Study material: Begin
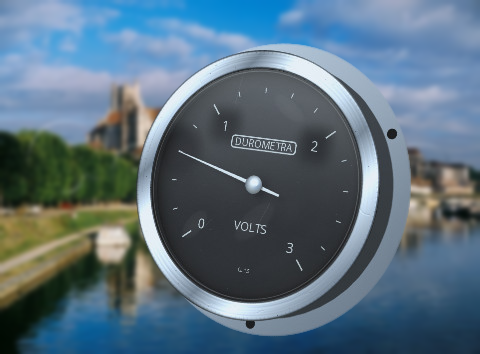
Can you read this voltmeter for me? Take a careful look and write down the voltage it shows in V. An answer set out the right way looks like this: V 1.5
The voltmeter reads V 0.6
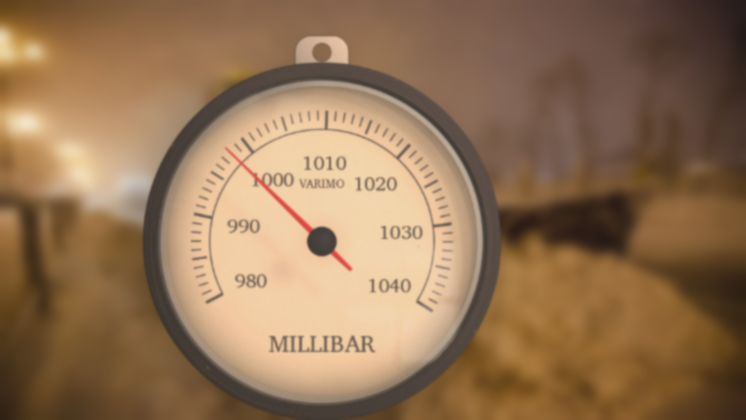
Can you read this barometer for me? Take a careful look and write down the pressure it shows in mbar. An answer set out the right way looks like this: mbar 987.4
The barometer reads mbar 998
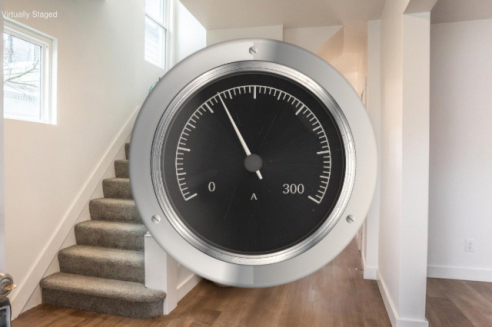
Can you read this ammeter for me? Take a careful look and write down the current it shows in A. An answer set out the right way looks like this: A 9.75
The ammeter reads A 115
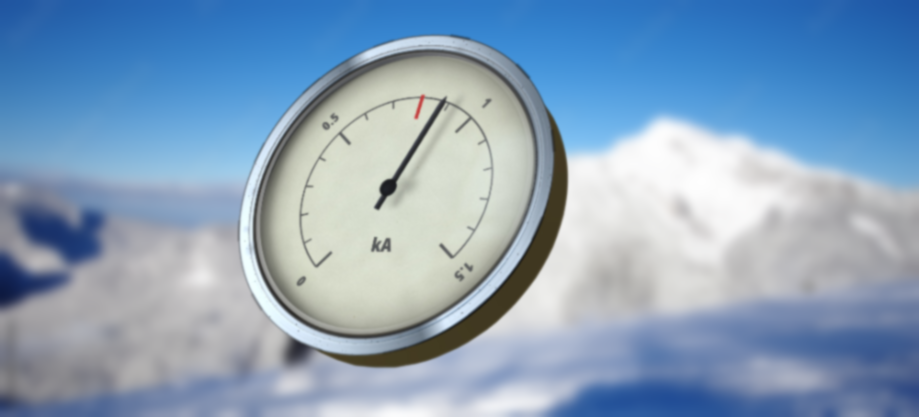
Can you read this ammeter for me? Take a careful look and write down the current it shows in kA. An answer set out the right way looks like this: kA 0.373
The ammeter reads kA 0.9
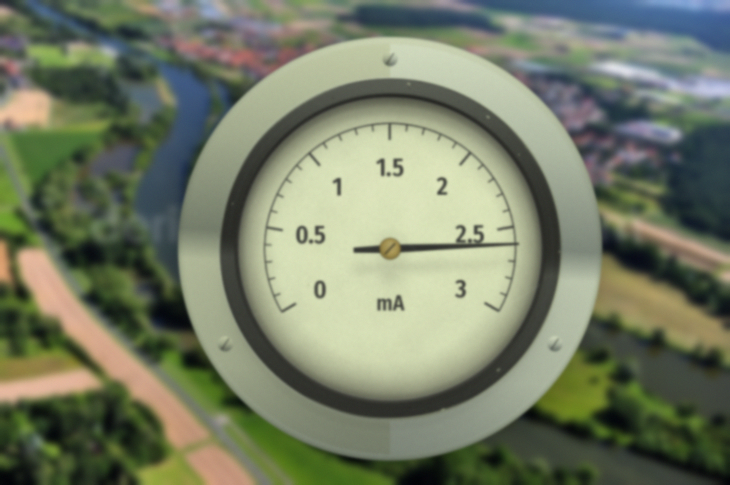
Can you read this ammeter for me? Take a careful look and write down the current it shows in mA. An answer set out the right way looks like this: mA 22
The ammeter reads mA 2.6
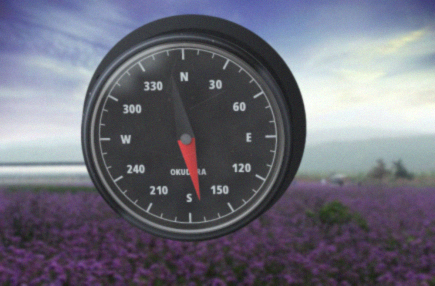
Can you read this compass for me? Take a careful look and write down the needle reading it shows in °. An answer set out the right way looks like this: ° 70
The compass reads ° 170
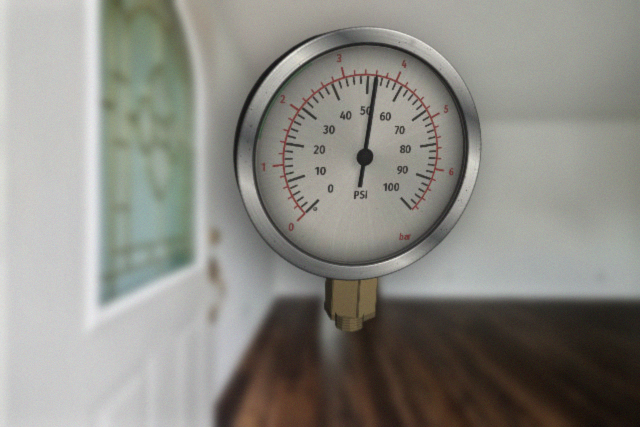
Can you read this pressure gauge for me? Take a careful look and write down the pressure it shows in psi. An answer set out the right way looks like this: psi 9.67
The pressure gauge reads psi 52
Study material: End
Action item: Retype every one of the records above verbatim, omitting the pictures.

Output for this task:
Can you read this voltmeter for me? Take a careful look and write down the voltage it shows in V. An answer set out the right way looks like this: V 1.5
The voltmeter reads V 0.6
Can you read this barometer for me? Take a careful look and write down the pressure it shows in mbar. An answer set out the right way looks like this: mbar 987.4
The barometer reads mbar 998
Can you read this ammeter for me? Take a careful look and write down the current it shows in A. An answer set out the right way looks like this: A 9.75
The ammeter reads A 115
Can you read this ammeter for me? Take a careful look and write down the current it shows in kA. An answer set out the right way looks like this: kA 0.373
The ammeter reads kA 0.9
Can you read this ammeter for me? Take a careful look and write down the current it shows in mA. An answer set out the right way looks like this: mA 22
The ammeter reads mA 2.6
Can you read this compass for me? Take a careful look and write down the needle reading it shows in °. An answer set out the right way looks like this: ° 70
The compass reads ° 170
Can you read this pressure gauge for me? Take a careful look and write down the pressure it shows in psi. An answer set out the right way looks like this: psi 9.67
The pressure gauge reads psi 52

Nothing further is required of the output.